Spinal Manual Therapy
Spinal manual therapy (SMT) is commonly utilized by physiotherapists and manual therapists for treating individuals with sciatica. SMT involves mobilization and manipulation techniques to enhance spinal joint movement. However, the effects of SMT are typically modest and short-lived.
While certain studies indicate a slight advantage of SMT in relieving back pain, the evidence remains inconclusive, leading to varying recommendations among guidelines. There are concerns regarding potential adverse events associated with SMT, but most reported events are temporary and of mild to moderate intensity.
Physiotherapists should be knowledgeable about the evidence regarding medication for sciatica, as patients often ask about it. A systematic review found that medication for sciatica, such as nonsteroidal anti-inflammatory drugs and corticosteroids, showed limited effectiveness compared to placebo.
The quality of evidence was generally low, making it unclear which medication is most effective. Additionally, medications for sciatica can have significant side effects.
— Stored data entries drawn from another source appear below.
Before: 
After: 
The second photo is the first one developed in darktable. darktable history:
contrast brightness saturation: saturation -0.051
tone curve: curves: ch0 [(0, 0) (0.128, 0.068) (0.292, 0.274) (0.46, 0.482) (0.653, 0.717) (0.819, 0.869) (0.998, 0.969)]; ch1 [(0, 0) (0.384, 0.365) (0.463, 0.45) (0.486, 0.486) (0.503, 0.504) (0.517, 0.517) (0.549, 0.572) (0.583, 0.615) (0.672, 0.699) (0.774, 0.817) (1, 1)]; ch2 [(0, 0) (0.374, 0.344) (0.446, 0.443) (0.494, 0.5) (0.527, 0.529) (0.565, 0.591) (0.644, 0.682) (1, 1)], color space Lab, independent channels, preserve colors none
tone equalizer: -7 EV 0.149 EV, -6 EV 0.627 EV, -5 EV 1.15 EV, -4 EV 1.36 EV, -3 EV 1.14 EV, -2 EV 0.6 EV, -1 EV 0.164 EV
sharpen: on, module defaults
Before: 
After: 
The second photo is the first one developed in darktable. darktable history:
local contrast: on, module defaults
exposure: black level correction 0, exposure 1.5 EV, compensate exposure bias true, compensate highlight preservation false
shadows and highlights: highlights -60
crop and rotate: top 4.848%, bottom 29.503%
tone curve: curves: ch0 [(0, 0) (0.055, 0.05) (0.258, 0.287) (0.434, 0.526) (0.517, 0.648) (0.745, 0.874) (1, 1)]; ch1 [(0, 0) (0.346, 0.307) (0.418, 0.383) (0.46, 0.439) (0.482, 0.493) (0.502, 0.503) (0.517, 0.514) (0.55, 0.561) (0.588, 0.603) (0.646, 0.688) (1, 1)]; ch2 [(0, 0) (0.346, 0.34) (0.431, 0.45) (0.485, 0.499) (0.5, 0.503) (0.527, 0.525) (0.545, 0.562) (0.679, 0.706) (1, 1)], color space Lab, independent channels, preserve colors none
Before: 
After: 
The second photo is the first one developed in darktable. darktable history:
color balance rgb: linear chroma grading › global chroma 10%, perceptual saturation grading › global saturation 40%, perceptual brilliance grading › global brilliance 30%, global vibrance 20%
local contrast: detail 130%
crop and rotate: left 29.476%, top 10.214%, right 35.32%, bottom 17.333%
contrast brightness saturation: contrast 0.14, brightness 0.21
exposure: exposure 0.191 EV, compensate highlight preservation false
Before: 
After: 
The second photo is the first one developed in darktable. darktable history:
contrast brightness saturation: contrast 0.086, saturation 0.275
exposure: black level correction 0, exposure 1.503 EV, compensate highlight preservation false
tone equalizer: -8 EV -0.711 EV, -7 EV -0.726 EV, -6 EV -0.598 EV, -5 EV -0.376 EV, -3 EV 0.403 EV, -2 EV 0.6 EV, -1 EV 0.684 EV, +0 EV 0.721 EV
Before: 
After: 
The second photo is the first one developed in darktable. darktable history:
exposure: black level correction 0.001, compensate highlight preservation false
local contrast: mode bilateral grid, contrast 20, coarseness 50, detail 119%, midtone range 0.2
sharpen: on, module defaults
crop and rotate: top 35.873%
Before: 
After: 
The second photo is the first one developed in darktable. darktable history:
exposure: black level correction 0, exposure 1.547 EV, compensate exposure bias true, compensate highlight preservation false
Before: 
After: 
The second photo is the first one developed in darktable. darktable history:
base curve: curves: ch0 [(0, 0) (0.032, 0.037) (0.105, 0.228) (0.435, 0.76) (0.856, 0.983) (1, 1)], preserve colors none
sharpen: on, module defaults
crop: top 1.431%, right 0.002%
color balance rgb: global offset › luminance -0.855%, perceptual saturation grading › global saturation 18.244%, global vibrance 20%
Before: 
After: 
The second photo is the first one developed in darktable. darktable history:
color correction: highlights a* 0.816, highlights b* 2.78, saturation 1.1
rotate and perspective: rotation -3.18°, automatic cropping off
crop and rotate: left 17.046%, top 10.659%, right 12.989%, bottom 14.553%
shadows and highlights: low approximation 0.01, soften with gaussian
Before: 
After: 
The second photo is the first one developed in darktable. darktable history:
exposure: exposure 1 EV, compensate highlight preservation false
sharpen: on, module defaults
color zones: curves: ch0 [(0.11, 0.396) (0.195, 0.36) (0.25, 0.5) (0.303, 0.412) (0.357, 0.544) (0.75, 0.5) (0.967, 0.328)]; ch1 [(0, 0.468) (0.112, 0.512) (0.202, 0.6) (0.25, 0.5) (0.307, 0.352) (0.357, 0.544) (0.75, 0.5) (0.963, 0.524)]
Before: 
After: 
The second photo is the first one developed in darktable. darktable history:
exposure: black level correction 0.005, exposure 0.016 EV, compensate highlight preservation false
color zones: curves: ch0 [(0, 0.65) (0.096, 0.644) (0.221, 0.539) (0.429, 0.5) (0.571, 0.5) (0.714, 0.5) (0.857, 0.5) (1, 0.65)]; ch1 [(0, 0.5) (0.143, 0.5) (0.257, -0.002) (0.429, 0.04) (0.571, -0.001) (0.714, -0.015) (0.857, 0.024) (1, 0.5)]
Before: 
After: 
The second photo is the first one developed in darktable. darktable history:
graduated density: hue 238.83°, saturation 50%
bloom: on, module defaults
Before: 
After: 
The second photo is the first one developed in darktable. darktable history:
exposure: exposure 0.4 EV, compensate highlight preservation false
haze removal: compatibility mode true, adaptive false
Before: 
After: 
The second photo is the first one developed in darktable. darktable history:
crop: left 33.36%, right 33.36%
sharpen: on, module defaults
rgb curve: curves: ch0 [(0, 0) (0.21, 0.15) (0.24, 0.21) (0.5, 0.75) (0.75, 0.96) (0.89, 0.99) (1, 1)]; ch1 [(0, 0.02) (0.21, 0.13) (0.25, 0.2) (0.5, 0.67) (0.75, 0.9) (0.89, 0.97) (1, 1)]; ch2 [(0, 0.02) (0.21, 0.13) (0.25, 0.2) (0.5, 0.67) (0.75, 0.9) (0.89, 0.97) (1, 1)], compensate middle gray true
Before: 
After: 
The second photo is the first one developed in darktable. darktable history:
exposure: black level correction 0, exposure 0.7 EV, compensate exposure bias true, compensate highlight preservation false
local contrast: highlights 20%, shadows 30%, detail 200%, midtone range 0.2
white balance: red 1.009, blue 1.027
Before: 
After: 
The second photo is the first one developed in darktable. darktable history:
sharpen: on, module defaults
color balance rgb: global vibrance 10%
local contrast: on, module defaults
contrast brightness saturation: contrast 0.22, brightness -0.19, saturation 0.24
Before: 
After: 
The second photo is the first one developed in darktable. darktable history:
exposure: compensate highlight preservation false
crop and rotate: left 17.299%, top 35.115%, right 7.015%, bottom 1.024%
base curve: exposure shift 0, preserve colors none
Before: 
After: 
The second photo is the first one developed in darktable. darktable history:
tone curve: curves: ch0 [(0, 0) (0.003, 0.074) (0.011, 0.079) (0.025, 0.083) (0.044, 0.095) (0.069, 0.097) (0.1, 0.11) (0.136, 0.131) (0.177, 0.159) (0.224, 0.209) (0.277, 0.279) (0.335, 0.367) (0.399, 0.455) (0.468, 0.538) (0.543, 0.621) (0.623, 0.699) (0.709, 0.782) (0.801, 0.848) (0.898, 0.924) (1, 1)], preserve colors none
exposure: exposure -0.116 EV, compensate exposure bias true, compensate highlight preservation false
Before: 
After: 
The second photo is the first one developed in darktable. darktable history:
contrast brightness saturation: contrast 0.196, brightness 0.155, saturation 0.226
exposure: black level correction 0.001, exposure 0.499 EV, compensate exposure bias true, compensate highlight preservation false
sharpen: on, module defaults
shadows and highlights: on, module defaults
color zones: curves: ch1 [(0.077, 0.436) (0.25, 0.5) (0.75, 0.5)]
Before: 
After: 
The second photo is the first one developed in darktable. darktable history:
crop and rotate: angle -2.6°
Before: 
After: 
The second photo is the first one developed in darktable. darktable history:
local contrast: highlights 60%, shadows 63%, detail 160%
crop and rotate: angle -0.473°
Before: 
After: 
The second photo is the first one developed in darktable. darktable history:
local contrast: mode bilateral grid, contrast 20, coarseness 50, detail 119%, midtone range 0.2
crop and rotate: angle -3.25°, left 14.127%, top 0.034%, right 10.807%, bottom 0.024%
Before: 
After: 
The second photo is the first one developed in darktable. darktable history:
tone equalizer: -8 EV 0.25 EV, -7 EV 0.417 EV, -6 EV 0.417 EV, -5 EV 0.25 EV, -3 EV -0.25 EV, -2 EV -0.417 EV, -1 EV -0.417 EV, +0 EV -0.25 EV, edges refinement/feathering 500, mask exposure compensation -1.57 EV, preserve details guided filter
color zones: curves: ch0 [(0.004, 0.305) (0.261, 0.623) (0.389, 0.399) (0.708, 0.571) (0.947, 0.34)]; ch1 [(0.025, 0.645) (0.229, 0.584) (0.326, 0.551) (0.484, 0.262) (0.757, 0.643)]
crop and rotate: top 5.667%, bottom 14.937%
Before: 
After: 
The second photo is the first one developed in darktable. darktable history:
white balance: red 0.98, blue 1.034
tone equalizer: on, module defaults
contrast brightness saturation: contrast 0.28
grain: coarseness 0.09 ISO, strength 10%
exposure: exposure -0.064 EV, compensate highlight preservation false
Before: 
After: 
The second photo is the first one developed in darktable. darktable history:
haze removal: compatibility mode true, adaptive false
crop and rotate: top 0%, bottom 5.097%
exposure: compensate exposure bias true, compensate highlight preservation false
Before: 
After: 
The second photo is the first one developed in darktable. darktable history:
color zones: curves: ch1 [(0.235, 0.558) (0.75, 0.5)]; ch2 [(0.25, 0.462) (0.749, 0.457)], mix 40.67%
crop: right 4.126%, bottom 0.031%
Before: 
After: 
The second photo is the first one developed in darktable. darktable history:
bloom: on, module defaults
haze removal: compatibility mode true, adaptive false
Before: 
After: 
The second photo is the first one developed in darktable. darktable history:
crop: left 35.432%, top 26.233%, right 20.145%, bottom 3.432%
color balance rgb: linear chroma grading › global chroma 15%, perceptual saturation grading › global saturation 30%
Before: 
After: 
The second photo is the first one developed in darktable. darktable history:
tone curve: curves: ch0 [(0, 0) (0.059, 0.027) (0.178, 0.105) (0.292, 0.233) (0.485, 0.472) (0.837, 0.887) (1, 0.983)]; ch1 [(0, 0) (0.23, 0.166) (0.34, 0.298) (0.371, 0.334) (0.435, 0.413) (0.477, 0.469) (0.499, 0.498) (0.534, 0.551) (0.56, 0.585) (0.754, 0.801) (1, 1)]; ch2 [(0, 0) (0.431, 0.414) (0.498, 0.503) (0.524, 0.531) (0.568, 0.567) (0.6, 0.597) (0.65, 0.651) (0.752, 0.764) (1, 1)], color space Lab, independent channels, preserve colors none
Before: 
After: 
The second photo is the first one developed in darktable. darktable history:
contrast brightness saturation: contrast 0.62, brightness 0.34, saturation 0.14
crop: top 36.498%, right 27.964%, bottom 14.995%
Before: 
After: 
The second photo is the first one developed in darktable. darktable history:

Combination medications also demonstrated minimal effects on pain and disability, supported by low-quality evidence.
When conservative treatment fails to improve symptoms, guidelines recommend referring patients to a spine surgeon for evaluation of lumbar surgery. The surgeon carefully assesses clinical and imaging findings to select suitable candidates.
A recent systematic review found that surgery had a modest effect on pain reduction compared to non-surgical interventions, although the difference did not persist beyond one year. Reoperation rates ranged from 0 to 10%, and there were small differences in physical functioning.
Recovery rates after microdiscectomy surgery for sciatica vary, with 66% at 4 weeks and 75% at 8 weeks. At 2 years, good recovery was reported by 71% of patients who underwent tubular discectomy and 77% who had conventional microdiscectomy.
However, at the 5-year follow-up, patients still experienced moderate levels of pain and disability. Early postoperative rehabilitation programs showed no additional benefits compared to no treatment.
Rehabilitation starting 4 to 6 weeks after surgery did not show significant differences between various types of programs. Physiotherapy had better outcomes for pain and physical functioning, but the evidence quality was generally low.
A multidisciplinary rehabilitation program focused on return to work showed promising results for faster return to work.